At the bottom, sitting against the side of the hill, he again had the feeling that it moved, twisted against his back as though within it a giant had turned in its sleep. He wondered suddenly if it was hollow, like the hills he’d heard of in wonder tales. He turned, pressed his ear to the ground where it rose up behind him, and heard his own heartbeat bouncing off the solid, packed hillside. But it seemed there was something more the hill required of him. So he sat there a good while longer before, almost out of boredom, with no real outcome in mind, he began to dig against the side of it with the head of the ax.
The deeper he dug, the more earth he pulled away, the more exquisite the vision that developed in his mind. At first, he didn’t know what he was even imagining, or what he was starting, but as the hole got large enough to admit a shoulder, then his head, and as he chopped downward and finally effected a shallow, bowl-shaped groove, he understood that he was digging something into which he might fit. The ground was heavy, a crumbling black containing tiny white fragile snail shells and clamshells the size of fingernails; it was packed to a tight wall but sometimes he hit a space where it was softer, easier to dig. Sometimes clods of it fell from the upper side of the hole, and he pushed them out impatiently with his feet. When he had dug farther and scooped out a deep pocket in the earth, he backed himself underneath the overhang of ground and sat there. The dirt under him was soft, and he was very comfortable — he found he didn’t want to move although his stomach hurt, he knew that he was hungry. Which made him think that next time he came out, he’d bring some food, which made him realize there’d be a next time. He had only started on this thing.

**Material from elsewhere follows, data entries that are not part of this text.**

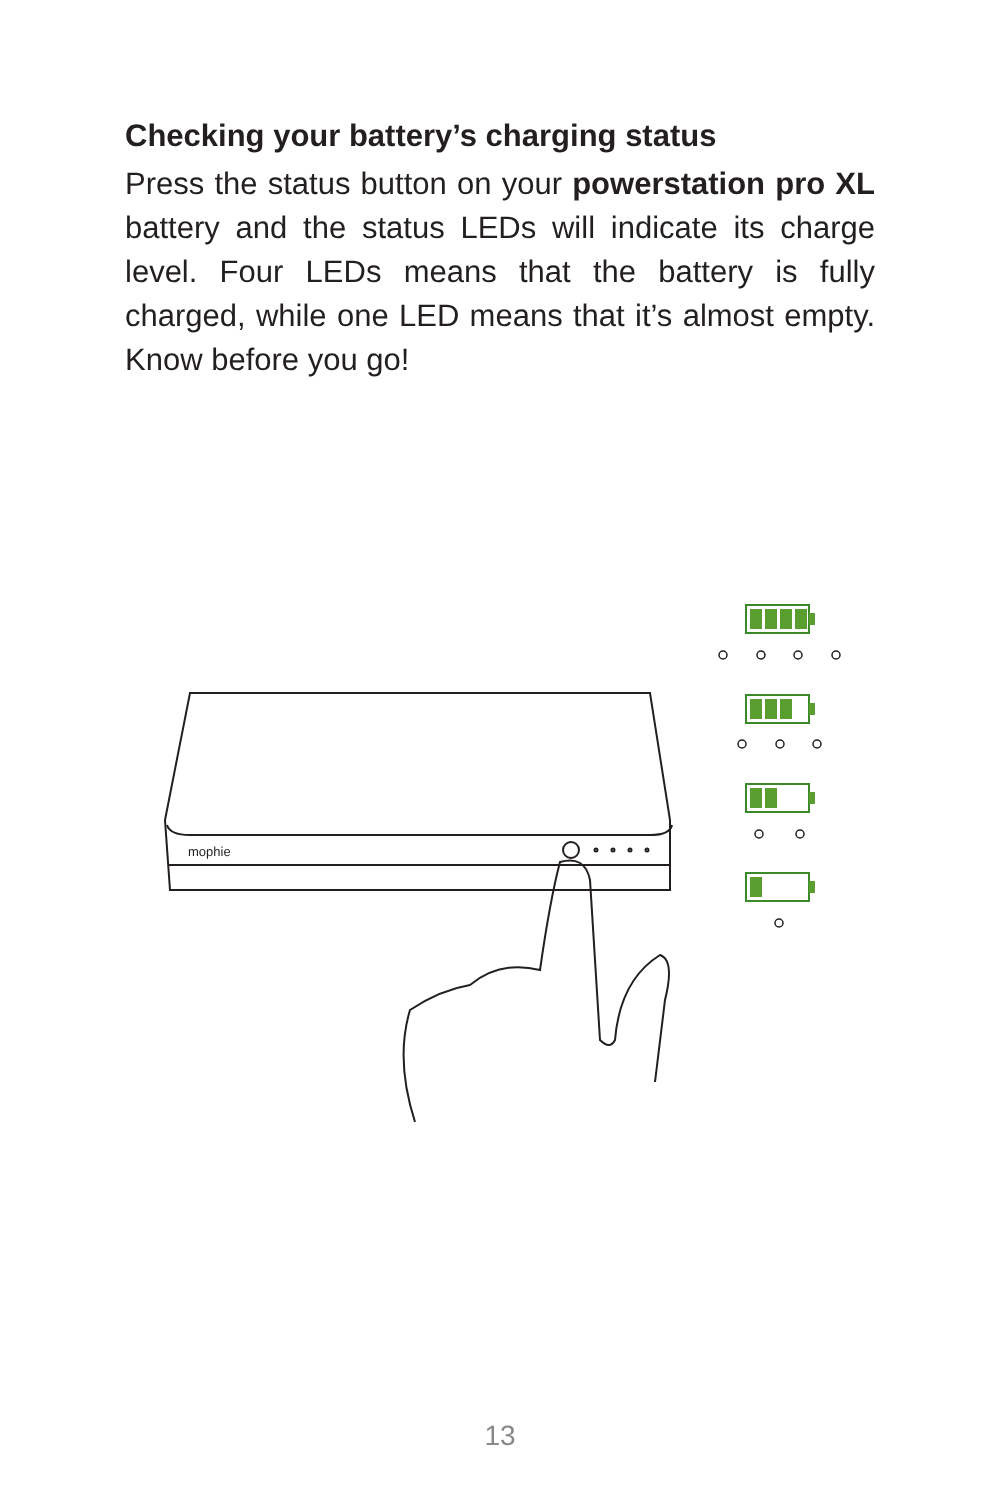Checking your battery’s charging status
Press the status button on your powerstation pro XL battery and the status LEDs will indicate its charge level. Four LEDs means that the battery is fully charged, while one LED means that it’s almost empty. Know before you go!
mophie
13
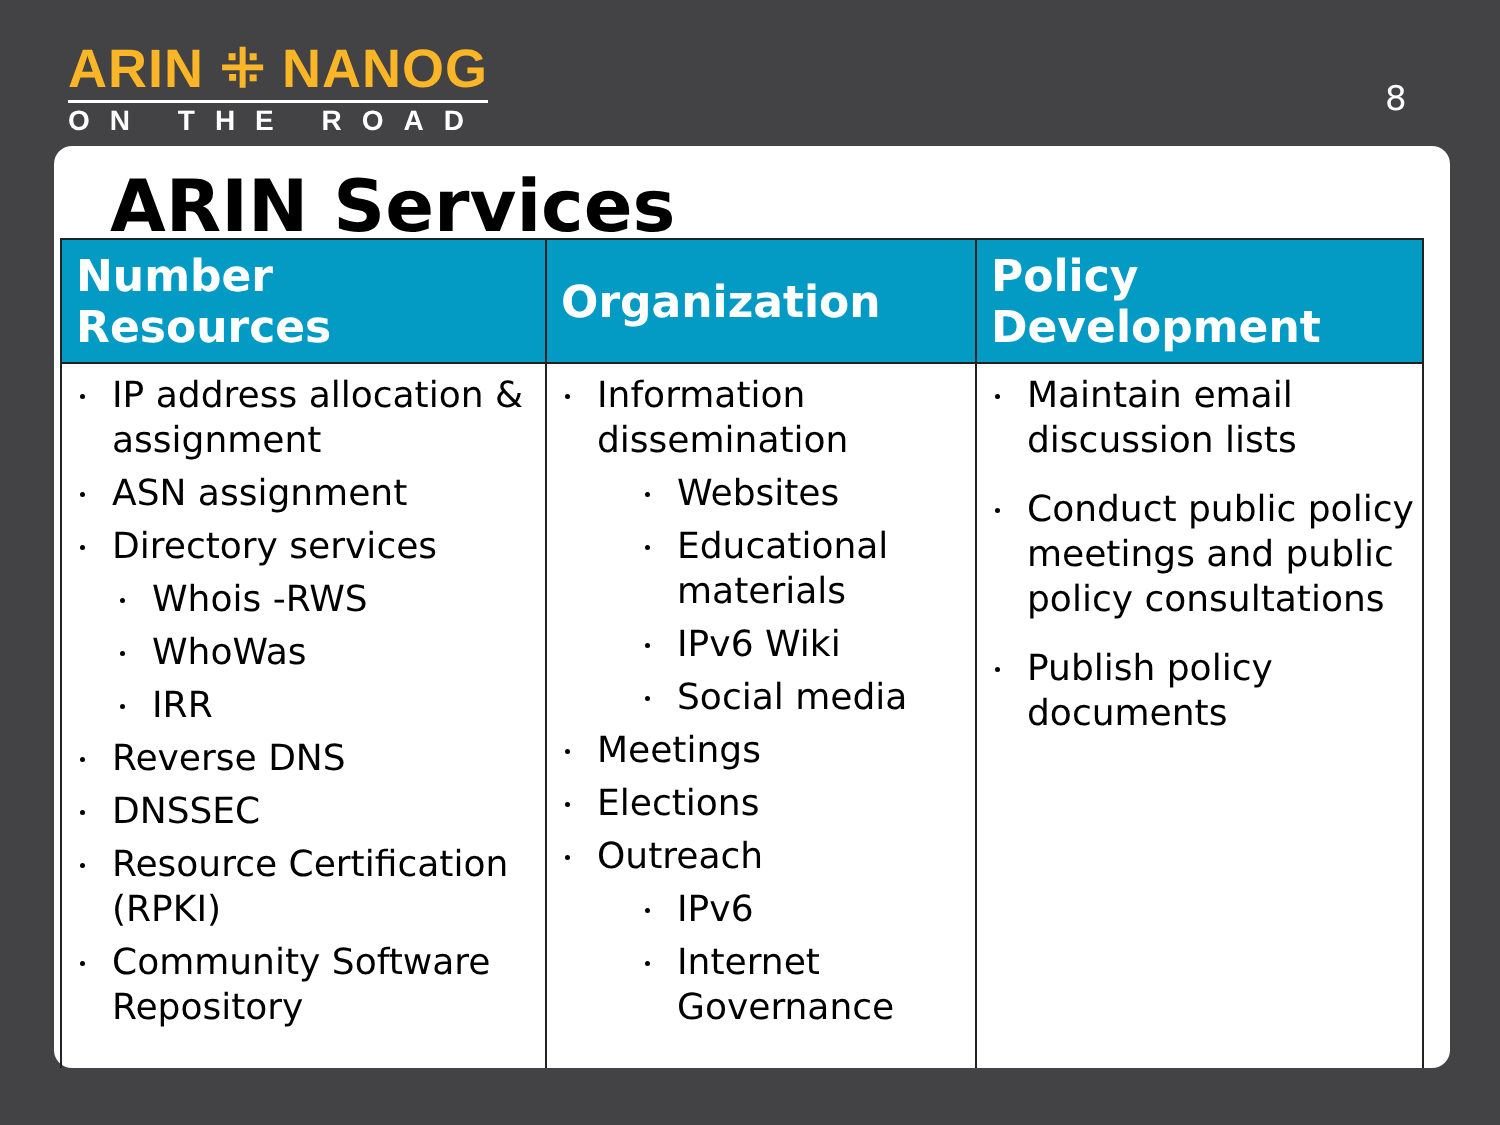ARIN ⁜ NANOG
ON THE ROAD
8
ARIN Services
| Number Resources | Organization | Policy Development |
| --- | --- | --- |
| IP address allocation & assignment ASN assignment Directory services Whois -RWS WhoWas IRR Reverse DNS DNSSEC Resource Certification (RPKI) Community Software Repository | Information dissemination Websites Educational materials IPv6 Wiki Social media Meetings Elections Outreach IPv6 Internet Governance | Maintain email discussion lists Conduct public policy meetings and public policy consultations Publish policy documents |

That day, he sat there for a very long time. Surrounded by the smell of earth, those uncontrollable tears that plagued him with no warning came again. And when they came, he let them drip down indifferently, in fact he welcomed them. Into his mind there came the picture of his hand. In his hand was the clump of dirt he’d taken, just like his father, to throw down onto the lid of his mother’s coffin. He’d looked at his hand and the dirt in his hand, and then he had frozen over the lip of the grave. He regarded the white sprays of flowers as in a trance. Instead of opening, his fist shut tight. Franz had turned back to him. Franz had held his fist over the hole, pried his fingers apart, and shook out the dirt. Franz had dusted his palm. Grabbed his arm so he came away, stumbling, from that mysterious sight. And when he was well away, Franz had dropped his arm, and said nothing.